Das könnte dazu führen, dass zum Beitrittsprozess eine weitere Stufe hinzukommt. Hinter vorgehaltener Hand räumen Diplomaten beider Denkrichtungen ein, dass unabhängig von den unterschiedlichen Standpunkten nicht klar ist, welches Verfahren letztlich schneller wäre. Letzten Endes geht es ums Prinzip und um die Frage, wer die Fäden in der Hand hält. Der Beitrittsprozess ist, wie die Beispiele Schwedens und Finnlands zeigen, eine hochpolitische Angelegenheit. Die beiden nordischen Länder verbrachten etliche Monate im Wartezimmer der NATO, weil die Türkei und Ungarn ihre Zustimmung zu den Beitrittsverfahren immer wieder vertagten. Schweden durfte das Wartezimmer bis heute nicht verlassen.
Den Beitritt der Ukraine zu dem Militärbündnis an Bedingungen zu knüpfen, ist unvermeidlich.
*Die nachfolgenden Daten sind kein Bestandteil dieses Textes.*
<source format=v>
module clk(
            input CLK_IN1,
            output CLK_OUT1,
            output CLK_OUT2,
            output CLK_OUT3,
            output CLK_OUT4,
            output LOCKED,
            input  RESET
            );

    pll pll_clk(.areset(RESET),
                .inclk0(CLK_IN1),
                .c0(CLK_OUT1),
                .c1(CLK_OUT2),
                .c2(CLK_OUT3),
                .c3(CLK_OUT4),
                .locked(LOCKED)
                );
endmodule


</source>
Und weiter gilt die gemeinsam beschlossene Grundregel: Kein Beitritt für Länder, die sich im Krieg befinden. „Ich glaube nicht, dass in der NATO Einigkeit darüber herrscht, ob die Ukraine jetzt, zu diesem Zeitpunkt, mitten in einem Krieg, in die NATO-Familie aufgenommen werden sollte oder nicht“, sagte Biden in einem CNN-Interview. „Wenn man das täte, solange der Krieg noch andauert, befänden wir uns alle im Krieg. In einem Krieg gegen Russland.“
Es wird dauern, bis Kiew in die NATO aufgenommen wird.
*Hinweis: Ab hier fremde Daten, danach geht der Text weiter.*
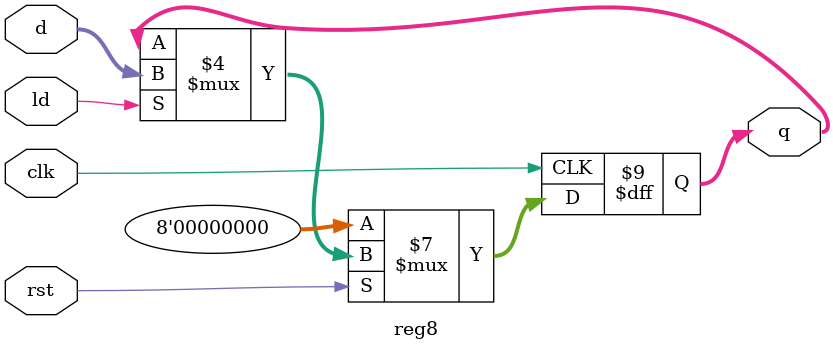
<source format=v>
`timescale 1ns/1ns

module reg8(clk, rst, ld, d, q);
	input        clk, rst, ld;
	input  [7:0] d;
	output [7:0] q;
	reg    [7:0] q;
	
	always@(posedge clk) begin
		if(rst == 1'b0) begin
			q <= 8'b00000000;
		end else if(ld == 1'b1) begin
			q <= d;
		end
	end
	
endmodule

</source>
Wie dem auch sei – wenn Kiew gemäß den Regularien erst nach dem Krieg beitreten wird, wäre das für Putin ein plausibler Grund, die Waffen überhaupt nie niederzulegen, so gibt der Club der Ostländer zu bedenken. Je näher die Ukraine dem NATO-Beitritt komme, umso klarer sei schließlich, dass die Ukraine nicht in die Arme Moskaus zurückkehren werde. Eine mögliche NATO-Mitgliedschaft war für Russland auch einer der Gründe für die Invasion. Hinzu kommt, dass eine Konfliktlösung auf dem Verhandlungsweg allem Anschein nach in weiter Ferne liegt.
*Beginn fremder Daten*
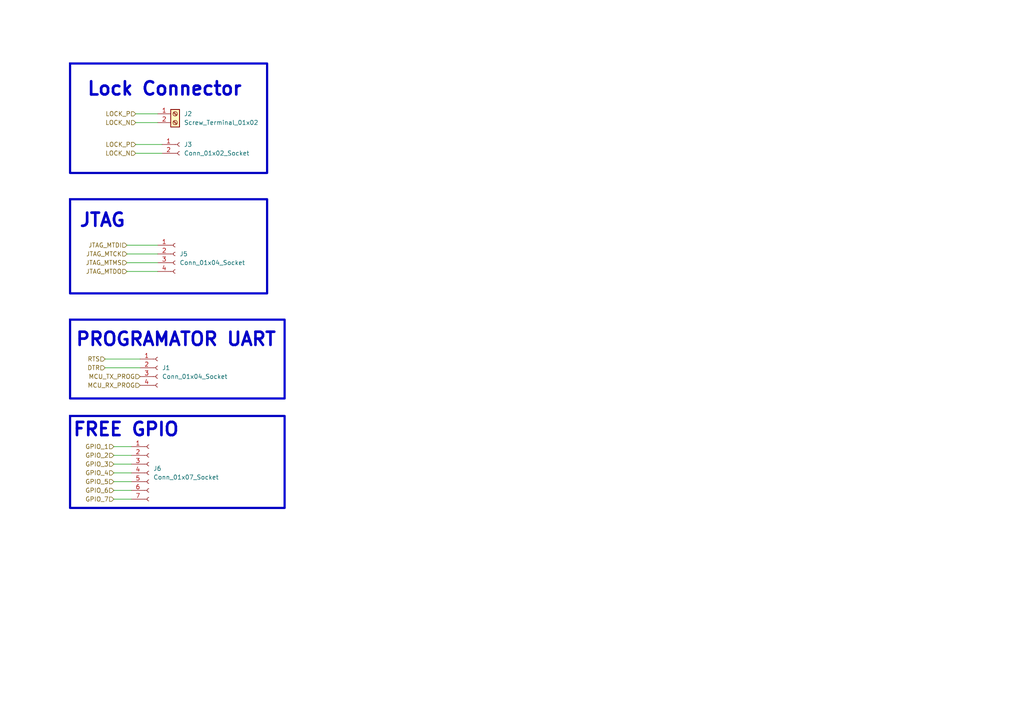
<source format=kicad_sch>
(kicad_sch
	(version 20231120)
	(generator "eeschema")
	(generator_version "8.0")
	(uuid "54a18a15-50f4-4182-91e4-714017d2575e")
	(paper "A4")
	
	(wire
		(pts
			(xy 30.48 104.14) (xy 40.64 104.14)
		)
		(stroke
			(width 0)
			(type default)
		)
		(uuid "07b45770-896d-4a61-aa42-c40080feae5f")
	)
	(wire
		(pts
			(xy 39.37 44.45) (xy 46.99 44.45)
		)
		(stroke
			(width 0)
			(type default)
		)
		(uuid "2f15e4ef-a8cf-4e41-a173-e0dba36f1f0d")
	)
	(wire
		(pts
			(xy 33.02 132.08) (xy 38.1 132.08)
		)
		(stroke
			(width 0)
			(type default)
		)
		(uuid "70d197ec-9b1e-4db1-ae50-c754cfbde890")
	)
	(wire
		(pts
			(xy 33.02 134.62) (xy 38.1 134.62)
		)
		(stroke
			(width 0)
			(type default)
		)
		(uuid "72f7fd3a-285e-4bdf-9054-3676489f889a")
	)
	(wire
		(pts
			(xy 45.72 76.2) (xy 36.83 76.2)
		)
		(stroke
			(width 0)
			(type default)
		)
		(uuid "7e081a00-33b6-4226-8fec-e5f9f90ca14a")
	)
	(wire
		(pts
			(xy 39.37 33.02) (xy 45.72 33.02)
		)
		(stroke
			(width 0)
			(type default)
		)
		(uuid "81858f10-b5cd-4094-90e9-897e89ab15bb")
	)
	(wire
		(pts
			(xy 33.02 139.7) (xy 38.1 139.7)
		)
		(stroke
			(width 0)
			(type default)
		)
		(uuid "977a5d5e-42a5-402c-9e2e-d9f1bc312636")
	)
	(wire
		(pts
			(xy 33.02 137.16) (xy 38.1 137.16)
		)
		(stroke
			(width 0)
			(type default)
		)
		(uuid "aa7f0aee-eb0b-4cdf-827f-9ffdbe0c4733")
	)
	(wire
		(pts
			(xy 33.02 129.54) (xy 38.1 129.54)
		)
		(stroke
			(width 0)
			(type default)
		)
		(uuid "b3d0414d-447a-427f-acf0-50baef9eed99")
	)
	(wire
		(pts
			(xy 45.72 78.74) (xy 36.83 78.74)
		)
		(stroke
			(width 0)
			(type default)
		)
		(uuid "b6bcdc9a-3556-471c-a2b0-bc56a296d200")
	)
	(wire
		(pts
			(xy 39.37 41.91) (xy 46.99 41.91)
		)
		(stroke
			(width 0)
			(type default)
		)
		(uuid "b7f6c912-a2c4-4dca-bde8-bb4f6de04d88")
	)
	(wire
		(pts
			(xy 33.02 144.78) (xy 38.1 144.78)
		)
		(stroke
			(width 0)
			(type default)
		)
		(uuid "c5bbbdf2-9285-4e19-9a89-1a8e6ee0ecd5")
	)
	(wire
		(pts
			(xy 45.72 73.66) (xy 36.83 73.66)
		)
		(stroke
			(width 0)
			(type default)
		)
		(uuid "c7235912-3892-40a9-b386-6bc876acfadb")
	)
	(wire
		(pts
			(xy 45.72 71.12) (xy 36.83 71.12)
		)
		(stroke
			(width 0)
			(type default)
		)
		(uuid "f028fa78-c5d4-46dc-a53f-4fae901339b7")
	)
	(wire
		(pts
			(xy 39.37 35.56) (xy 45.72 35.56)
		)
		(stroke
			(width 0)
			(type default)
		)
		(uuid "f065254b-9031-4f97-8c60-e675c9d04c09")
	)
	(wire
		(pts
			(xy 33.02 142.24) (xy 38.1 142.24)
		)
		(stroke
			(width 0)
			(type default)
		)
		(uuid "f7acac10-f13e-4f0e-bd19-e20dac0f3517")
	)
	(wire
		(pts
			(xy 30.48 106.68) (xy 40.64 106.68)
		)
		(stroke
			(width 0)
			(type default)
		)
		(uuid "fc7a0989-d51f-422b-86cc-c079271f40c0")
	)
	(rectangle
		(start 20.32 120.65)
		(end 82.55 147.32)
		(stroke
			(width 0.635)
			(type default)
		)
		(fill
			(type none)
		)
		(uuid 099a0f12-bbc8-4ae6-9eb4-da135fb2d796)
	)
	(rectangle
		(start 20.32 18.415)
		(end 77.47 50.165)
		(stroke
			(width 0.635)
			(type default)
		)
		(fill
			(type none)
		)
		(uuid 877c86c1-96b2-46cd-a5dc-9a677e6f4853)
	)
	(rectangle
		(start 20.32 92.71)
		(end 82.55 115.57)
		(stroke
			(width 0.635)
			(type default)
		)
		(fill
			(type none)
		)
		(uuid c6dfff81-ea0c-4bf0-92bf-4d29cdaf1275)
	)
	(rectangle
		(start 20.32 57.785)
		(end 77.47 85.09)
		(stroke
			(width 0.635)
			(type default)
		)
		(fill
			(type none)
		)
		(uuid ff0e399e-1465-49ca-9c58-1aa5f80b626f)
	)
	(text "FREE GPIO"
		(exclude_from_sim no)
		(at 36.576 124.714 0)
		(effects
			(font
				(size 3.81 3.81)
				(thickness 0.762)
				(bold yes)
			)
		)
		(uuid "00e28027-fc8e-4a37-ade2-3858a54fafa7")
	)
	(text "PROGRAMATOR UART"
		(exclude_from_sim no)
		(at 51.054 98.552 0)
		(effects
			(font
				(size 3.81 3.81)
				(thickness 0.762)
				(bold yes)
			)
		)
		(uuid "228ab298-3b84-44ba-a9e8-f84eb945a299")
	)
	(text "JTAG"
		(exclude_from_sim no)
		(at 29.718 64.008 0)
		(effects
			(font
				(size 3.81 3.81)
				(thickness 0.762)
				(bold yes)
			)
		)
		(uuid "c4b89d12-7ddc-4bfa-8664-e692f16880e7")
	)
	(text "Lock Connector"
		(exclude_from_sim no)
		(at 47.752 25.908 0)
		(effects
			(font
				(size 3.81 3.81)
				(thickness 0.762)
				(bold yes)
			)
		)
		(uuid "fc6622a8-0539-4797-ae09-6028d8cc9dbe")
	)
	(hierarchical_label "JTAG_MTCK"
		(shape input)
		(at 36.83 73.66 180)
		(fields_autoplaced yes)
		(effects
			(font
				(size 1.27 1.27)
			)
			(justify right)
		)
		(uuid "0346b43a-ea7a-459a-b47f-e919eb47cfb8")
	)
	(hierarchical_label "GPIO_5"
		(shape input)
		(at 33.02 139.7 180)
		(fields_autoplaced yes)
		(effects
			(font
				(size 1.27 1.27)
			)
			(justify right)
		)
		(uuid "13a41e1a-9a79-4c6a-9b8a-23a89191de0b")
	)
	(hierarchical_label "JTAG_MTMS"
		(shape input)
		(at 36.83 76.2 180)
		(fields_autoplaced yes)
		(effects
			(font
				(size 1.27 1.27)
			)
			(justify right)
		)
		(uuid "2279fe22-c72b-4983-bc25-29208610f249")
	)
	(hierarchical_label "GPIO_7"
		(shape input)
		(at 33.02 144.78 180)
		(fields_autoplaced yes)
		(effects
			(font
				(size 1.27 1.27)
			)
			(justify right)
		)
		(uuid "278881ab-e756-45bc-bdd7-066d468b1afe")
	)
	(hierarchical_label "MCU_RX_PROG"
		(shape input)
		(at 40.64 111.76 180)
		(fields_autoplaced yes)
		(effects
			(font
				(size 1.27 1.27)
			)
			(justify right)
		)
		(uuid "2f97f738-4203-4055-930e-efcf72eb5974")
	)
	(hierarchical_label "GPIO_6"
		(shape input)
		(at 33.02 142.24 180)
		(fields_autoplaced yes)
		(effects
			(font
				(size 1.27 1.27)
			)
			(justify right)
		)
		(uuid "48111c80-dd09-4764-9f62-54e94a9831c4")
	)
	(hierarchical_label "GPIO_4"
		(shape input)
		(at 33.02 137.16 180)
		(fields_autoplaced yes)
		(effects
			(font
				(size 1.27 1.27)
			)
			(justify right)
		)
		(uuid "48c0d683-2e3b-4e4e-b994-58a1d3bc79f2")
	)
	(hierarchical_label "GPIO_3"
		(shape input)
		(at 33.02 134.62 180)
		(fields_autoplaced yes)
		(effects
			(font
				(size 1.27 1.27)
			)
			(justify right)
		)
		(uuid "4a24e582-3714-4e5b-8a50-2245c55938c9")
	)
	(hierarchical_label "DTR"
		(shape input)
		(at 30.48 106.68 180)
		(fields_autoplaced yes)
		(effects
			(font
				(size 1.27 1.27)
			)
			(justify right)
		)
		(uuid "579fb30f-0ad9-4eca-a56c-0367b1f944a4")
	)
	(hierarchical_label "LOCK_P"
		(shape input)
		(at 39.37 33.02 180)
		(fields_autoplaced yes)
		(effects
			(font
				(size 1.27 1.27)
			)
			(justify right)
		)
		(uuid "66d03a6d-0632-4e51-ab44-bdc7b06365d0")
	)
	(hierarchical_label "JTAG_MTDO"
		(shape input)
		(at 36.83 78.74 180)
		(fields_autoplaced yes)
		(effects
			(font
				(size 1.27 1.27)
			)
			(justify right)
		)
		(uuid "68d1ac63-9d3b-4a63-9523-bd0877e5ec4b")
	)
	(hierarchical_label "JTAG_MTDI"
		(shape input)
		(at 36.83 71.12 180)
		(fields_autoplaced yes)
		(effects
			(font
				(size 1.27 1.27)
			)
			(justify right)
		)
		(uuid "91ae2fb9-d31f-4263-90ff-78574c837bc0")
	)
	(hierarchical_label "MCU_TX_PROG"
		(shape input)
		(at 40.64 109.22 180)
		(fields_autoplaced yes)
		(effects
			(font
				(size 1.27 1.27)
			)
			(justify right)
		)
		(uuid "99e80575-6487-4c36-bb62-b432276f1af1")
	)
	(hierarchical_label "LOCK_N"
		(shape input)
		(at 39.37 35.56 180)
		(fields_autoplaced yes)
		(effects
			(font
				(size 1.27 1.27)
			)
			(justify right)
		)
		(uuid "bbcbc86b-ee20-4bfc-9ce9-93cfd104d8f1")
	)
	(hierarchical_label "LOCK_N"
		(shape input)
		(at 39.37 44.45 180)
		(fields_autoplaced yes)
		(effects
			(font
				(size 1.27 1.27)
			)
			(justify right)
		)
		(uuid "c08750bc-08d5-45ca-85a0-71d635556c6d")
	)
	(hierarchical_label "RTS"
		(shape input)
		(at 30.48 104.14 180)
		(fields_autoplaced yes)
		(effects
			(font
				(size 1.27 1.27)
			)
			(justify right)
		)
		(uuid "c48ae7bf-88db-40b6-a3c8-703a5a31c45b")
	)
	(hierarchical_label "GPIO_2"
		(shape input)
		(at 33.02 132.08 180)
		(fields_autoplaced yes)
		(effects
			(font
				(size 1.27 1.27)
			)
			(justify right)
		)
		(uuid "db2c471c-0f9c-45f4-b43c-cefc31818c95")
	)
	(hierarchical_label "GPIO_1"
		(shape input)
		(at 33.02 129.54 180)
		(fields_autoplaced yes)
		(effects
			(font
				(size 1.27 1.27)
			)
			(justify right)
		)
		(uuid "e4ab8939-04ef-4583-a2e2-dbc965d43d4f")
	)
	(hierarchical_label "LOCK_P"
		(shape input)
		(at 39.37 41.91 180)
		(fields_autoplaced yes)
		(effects
			(font
				(size 1.27 1.27)
			)
			(justify right)
		)
		(uuid "e8b79b9d-52b5-4ed3-aae3-2b5d294173de")
	)
	(symbol
		(lib_id "Connector:Conn_01x04_Socket")
		(at 45.72 106.68 0)
		(unit 1)
		(exclude_from_sim no)
		(in_bom yes)
		(on_board yes)
		(dnp no)
		(fields_autoplaced yes)
		(uuid "35f91bf3-9a60-442a-9c6a-310fba0cc135")
		(property "Reference" "J1"
			(at 46.99 106.6799 0)
			(effects
				(font
					(size 1.27 1.27)
				)
				(justify left)
			)
		)
		(property "Value" "Conn_01x04_Socket"
			(at 46.99 109.2199 0)
			(effects
				(font
					(size 1.27 1.27)
				)
				(justify left)
			)
		)
		(property "Footprint" ""
			(at 45.72 106.68 0)
			(effects
				(font
					(size 1.27 1.27)
				)
				(hide yes)
			)
		)
		(property "Datasheet" "~"
			(at 45.72 106.68 0)
			(effects
				(font
					(size 1.27 1.27)
				)
				(hide yes)
			)
		)
		(property "Description" "Generic connector, single row, 01x04, script generated"
			(at 45.72 106.68 0)
			(effects
				(font
					(size 1.27 1.27)
				)
				(hide yes)
			)
		)
		(pin "4"
			(uuid "0eeebc52-e4df-4f41-bf86-1a11b2158d48")
		)
		(pin "3"
			(uuid "fb3cae66-ff9b-4afc-911c-33aab9fd8d65")
		)
		(pin "1"
			(uuid "b22f3e94-8db4-47aa-a4b5-a28b548dc84c")
		)
		(pin "2"
			(uuid "acf04ebb-6eba-4c38-9f96-39faac2b8a4a")
		)
		(instances
			(project "ESP32-Zamek"
				(path "/9d274b51-c8f1-4e6c-b044-a1139c58668e/04c18f6a-447c-441a-8f61-7fdaab8dd3e7"
					(reference "J1")
					(unit 1)
				)
			)
		)
	)
	(symbol
		(lib_id "Connector:Screw_Terminal_01x02")
		(at 50.8 33.02 0)
		(unit 1)
		(exclude_from_sim no)
		(in_bom yes)
		(on_board yes)
		(dnp no)
		(fields_autoplaced yes)
		(uuid "3f320915-f78b-452c-bc68-67bbcc9e28fb")
		(property "Reference" "J2"
			(at 53.34 33.0199 0)
			(effects
				(font
					(size 1.27 1.27)
				)
				(justify left)
			)
		)
		(property "Value" "Screw_Terminal_01x02"
			(at 53.34 35.5599 0)
			(effects
				(font
					(size 1.27 1.27)
				)
				(justify left)
			)
		)
		(property "Footprint" ""
			(at 50.8 33.02 0)
			(effects
				(font
					(size 1.27 1.27)
				)
				(hide yes)
			)
		)
		(property "Datasheet" "~"
			(at 50.8 33.02 0)
			(effects
				(font
					(size 1.27 1.27)
				)
				(hide yes)
			)
		)
		(property "Description" "Generic screw terminal, single row, 01x02, script generated (kicad-library-utils/schlib/autogen/connector/)"
			(at 50.8 33.02 0)
			(effects
				(font
					(size 1.27 1.27)
				)
				(hide yes)
			)
		)
		(pin "1"
			(uuid "73f5a718-5bee-4c7d-8150-91516b9b0276")
		)
		(pin "2"
			(uuid "f6faf494-6b24-4f33-ad03-83f7ab75ccaf")
		)
		(instances
			(project "ESP32-Zamek"
				(path "/9d274b51-c8f1-4e6c-b044-a1139c58668e/04c18f6a-447c-441a-8f61-7fdaab8dd3e7"
					(reference "J2")
					(unit 1)
				)
			)
		)
	)
	(symbol
		(lib_id "Connector:Conn_01x07_Socket")
		(at 43.18 137.16 0)
		(unit 1)
		(exclude_from_sim no)
		(in_bom yes)
		(on_board yes)
		(dnp no)
		(fields_autoplaced yes)
		(uuid "41fecc3f-0350-4fe1-8bfb-0a4fa3b58355")
		(property "Reference" "J6"
			(at 44.45 135.8899 0)
			(effects
				(font
					(size 1.27 1.27)
				)
				(justify left)
			)
		)
		(property "Value" "Conn_01x07_Socket"
			(at 44.45 138.4299 0)
			(effects
				(font
					(size 1.27 1.27)
				)
				(justify left)
			)
		)
		(property "Footprint" ""
			(at 43.18 137.16 0)
			(effects
				(font
					(size 1.27 1.27)
				)
				(hide yes)
			)
		)
		(property "Datasheet" "~"
			(at 43.18 137.16 0)
			(effects
				(font
					(size 1.27 1.27)
				)
				(hide yes)
			)
		)
		(property "Description" "Generic connector, single row, 01x07, script generated"
			(at 43.18 137.16 0)
			(effects
				(font
					(size 1.27 1.27)
				)
				(hide yes)
			)
		)
		(pin "4"
			(uuid "c3757c63-a224-4971-9b40-61ae085c958d")
		)
		(pin "3"
			(uuid "149408f6-05ae-4bca-81c6-05bf951c9a92")
		)
		(pin "2"
			(uuid "ff21dd87-d118-47ce-aac3-e7514fe10f0f")
		)
		(pin "6"
			(uuid "1dfcdf4a-9813-49d5-a567-c7053df757eb")
		)
		(pin "5"
			(uuid "1f66ec38-e68c-488d-b777-333b70ad2377")
		)
		(pin "1"
			(uuid "3a84aad6-45dd-4da0-ab25-4180c95dbb61")
		)
		(pin "7"
			(uuid "78da695b-1d85-4c0e-97ec-6a1cb9f75351")
		)
		(instances
			(project ""
				(path "/9d274b51-c8f1-4e6c-b044-a1139c58668e/04c18f6a-447c-441a-8f61-7fdaab8dd3e7"
					(reference "J6")
					(unit 1)
				)
			)
		)
	)
	(symbol
		(lib_id "Connector:Conn_01x04_Socket")
		(at 50.8 73.66 0)
		(unit 1)
		(exclude_from_sim no)
		(in_bom yes)
		(on_board yes)
		(dnp no)
		(fields_autoplaced yes)
		(uuid "5ef55efe-9180-40d2-9a84-67ef43d7f5a9")
		(property "Reference" "J5"
			(at 52.07 73.6599 0)
			(effects
				(font
					(size 1.27 1.27)
				)
				(justify left)
			)
		)
		(property "Value" "Conn_01x04_Socket"
			(at 52.07 76.1999 0)
			(effects
				(font
					(size 1.27 1.27)
				)
				(justify left)
			)
		)
		(property "Footprint" ""
			(at 50.8 73.66 0)
			(effects
				(font
					(size 1.27 1.27)
				)
				(hide yes)
			)
		)
		(property "Datasheet" "~"
			(at 50.8 73.66 0)
			(effects
				(font
					(size 1.27 1.27)
				)
				(hide yes)
			)
		)
		(property "Description" "Generic connector, single row, 01x04, script generated"
			(at 50.8 73.66 0)
			(effects
				(font
					(size 1.27 1.27)
				)
				(hide yes)
			)
		)
		(pin "4"
			(uuid "b9a395e8-bd14-4a53-adaf-9fe820c90f4d")
		)
		(pin "3"
			(uuid "d9cc9fa3-fc2b-4fc4-9c5b-8a360d67796b")
		)
		(pin "1"
			(uuid "10d2c323-a5d3-4aa7-9655-1ca19ca1d823")
		)
		(pin "2"
			(uuid "fba9e513-9d89-4e5f-aaa5-6a548d174bec")
		)
		(instances
			(project ""
				(path "/9d274b51-c8f1-4e6c-b044-a1139c58668e/04c18f6a-447c-441a-8f61-7fdaab8dd3e7"
					(reference "J5")
					(unit 1)
				)
			)
		)
	)
	(symbol
		(lib_id "Connector:Conn_01x02_Socket")
		(at 52.07 41.91 0)
		(unit 1)
		(exclude_from_sim no)
		(in_bom yes)
		(on_board yes)
		(dnp no)
		(fields_autoplaced yes)
		(uuid "69c89f6c-fb6c-4219-a417-aa8c5f996d55")
		(property "Reference" "J3"
			(at 53.34 41.9099 0)
			(effects
				(font
					(size 1.27 1.27)
				)
				(justify left)
			)
		)
		(property "Value" "Conn_01x02_Socket"
			(at 53.34 44.4499 0)
			(effects
				(font
					(size 1.27 1.27)
				)
				(justify left)
			)
		)
		(property "Footprint" ""
			(at 52.07 41.91 0)
			(effects
				(font
					(size 1.27 1.27)
				)
				(hide yes)
			)
		)
		(property "Datasheet" "~"
			(at 52.07 41.91 0)
			(effects
				(font
					(size 1.27 1.27)
				)
				(hide yes)
			)
		)
		(property "Description" "Generic connector, single row, 01x02, script generated"
			(at 52.07 41.91 0)
			(effects
				(font
					(size 1.27 1.27)
				)
				(hide yes)
			)
		)
		(pin "2"
			(uuid "a1ee4f3f-7249-4754-81c8-834ed1cd1e4e")
		)
		(pin "1"
			(uuid "29348149-84be-4324-9dd7-78052e4fb658")
		)
		(instances
			(project "ESP32-Zamek"
				(path "/9d274b51-c8f1-4e6c-b044-a1139c58668e/04c18f6a-447c-441a-8f61-7fdaab8dd3e7"
					(reference "J3")
					(unit 1)
				)
			)
		)
	)
)

</source>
Wenn das Ende des Krieges oder ein Friedensszenario, das sich vielleicht erst nach Jahren einstellt, zur Voraussetzung für die Mitgliedschaft gemacht wird, würde der Beitritt auf unbestimmte Zeit vertagt. Ganz gleich, wie das Militärbündnis diese Woche in der litauischen Hauptstadt den Beitrittsprozess für die Ukraine ausgestaltet. Es wird dauern, bis Kiew in die NATO aufgenommen wird. Bis dahin werden die Ukraine und ihre westlichen Verbündeten andere verbindliche Sicherheitsmaßnahmen entwickeln, um durch Abschreckung künftige Angriffe hoffentlich zu verhindern. Dazu gehören langfristige militärische Unterstützung und Wirtschaftshilfe ebenso wie die Belieferung mit nichtletalen Waffen. Denn wenn Russland gewinnt, wird es keine Ukraine mehr geben, die dem Bündnis beitreten könnte.